Why RSS and Folksonomies Are Becoming So Big

The Importance of RSS

“Unfortunately, Google’s well of good data is being poisoned by the likes of comment spammers, trackback spammers and adsense mongers. And while Google, the other search engines and the blog software community have been fighting the good fight with ideas like nofollow, Typekey and stop gapping, I think Google knows that when it comes to blogs, they’re losing the semantic ground. And I think they’ve known this for a long time, because for the last year Google has been resting their hopes on a new medium of information—really simple syndication. The technologically capable know it as RSS.

If you think about it, rss feeds are a librarian’s wet dream (and make no mistake that Google is essentially a library, check that mission statement out again). An RSS feed is a blog distilled to its core essence. If you look at the output of an RSS feed in a reader, you’ll see no comments, no trackbacks and (for the most part) no design. It’s the better blog. It’s pure data.

And so RSS feeds provide Google all the goodness of blogs without all the semantic garbage that might come with a system open to users that are not the content provider. RSS feeds provide Google clean data, good data and thanks to wide-spread adoption by companies and the major blog software entities, lots of it….

…If RSS is getting face-time at the expense of search, Google has something to worry about. And it makes sense. From personal experience, I know my daily routine to keep up with the information overload doesn’t really involve searching anymore, but subscribing. Thanks to services like Del.icio.us, Technorati and Digg.com, people are spending a lot less time actively searching and more time passively reading what’s being updated in their readers….

…In the race to find what deserves face-time, services like Del.icio.us, Technorati and Digg.com in combination with the rapid adoption of web apps like bloglines, newsgator, feedster and kinja are making Google’s search seem very, very slow. And it’s all being accomplished with RSS technology….

Let me give a concrete example based on our experiences here at Particletree. When we launched this site, we knew that the tutorials and information we were gathering and creating were good—that they would be somewhat valuable to the web development community. The problem was that we didn’t want this useful, time-sensitive information to sit around for days (or even weeks) waiting to be picked up by search bots and then found by people accidentally or when they were desperate for a solution.

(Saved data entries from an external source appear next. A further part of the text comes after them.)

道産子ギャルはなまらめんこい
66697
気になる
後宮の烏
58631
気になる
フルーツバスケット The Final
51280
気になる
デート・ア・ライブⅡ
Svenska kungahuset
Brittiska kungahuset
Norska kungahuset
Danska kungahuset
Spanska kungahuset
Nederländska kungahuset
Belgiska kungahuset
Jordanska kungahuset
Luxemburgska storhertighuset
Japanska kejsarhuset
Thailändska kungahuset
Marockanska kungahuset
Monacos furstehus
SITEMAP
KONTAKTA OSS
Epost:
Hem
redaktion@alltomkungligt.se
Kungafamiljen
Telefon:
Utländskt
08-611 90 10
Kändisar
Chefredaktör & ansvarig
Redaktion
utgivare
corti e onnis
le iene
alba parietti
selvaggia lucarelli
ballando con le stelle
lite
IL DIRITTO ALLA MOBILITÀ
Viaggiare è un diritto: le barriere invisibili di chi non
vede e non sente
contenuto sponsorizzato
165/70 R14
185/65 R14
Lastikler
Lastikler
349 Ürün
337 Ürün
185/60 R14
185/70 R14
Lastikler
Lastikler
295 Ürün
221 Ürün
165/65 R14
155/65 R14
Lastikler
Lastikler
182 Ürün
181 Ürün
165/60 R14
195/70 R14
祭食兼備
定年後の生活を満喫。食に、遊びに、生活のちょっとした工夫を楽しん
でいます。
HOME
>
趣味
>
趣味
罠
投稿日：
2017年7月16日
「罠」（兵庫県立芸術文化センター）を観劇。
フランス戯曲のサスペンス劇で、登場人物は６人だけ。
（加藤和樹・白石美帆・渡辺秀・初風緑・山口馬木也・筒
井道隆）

So I proposed that we turned to Del.icio.us to expand our readership. Every time something went up on the site that I felt would be good enough for a wider audience, I added it to my Del.icio.us account with the appropriate tags and descriptions. Our goal was to try and get a feature on del.icio.us/popular by the end of July and to our surprise, we accomplished it in less than a week. After two weeks of diligent posting and tagging, Google gave us a little over 50 referrals while Del.icio.us gave us over 700.

I think the reason Del.icio.us is so successful at bringing the appropriate audience to good material is because they track the changing web by using people to calculate what is essentially ‘page rank.’ They get access to decent fuzzy logic for a fraction of the cost and the democracy of the system allows anyone to get their idea of what deserves face-time into the system almost immediately.” [particletree, via Dave Farber’s Interesting People mailing list]

Kevin Hale makes some really interesting observations in this essay, so you should read the whole thing, especially if you don’t understand the all of the hoopla about these sites. One thing I think he missed noting about the del.icio.us vs. Google traffic example is the disparity in the number of users between the two sites. Far more hits from the site with far fewer users helps illustrate his point even further. And I certainly agree that Feedster and the like make Google seem slower.

And if Hale is right about all of this, it makes you wonder if this isn’t just one more place librarians and our expertise aren’t going to be found, even though we should be. And don’t we already have goldmines of data that could be found in these services if we just started tagging them (in addition to the structured searching we already provide)?

Oh, and someone already left a comment about the whole “Google as library” part, although no one called him on his assertion that there are no comments in RSS. Especially good since Hale ends the essay by referring back to the “why” of all of this for Google – Adsense revenue.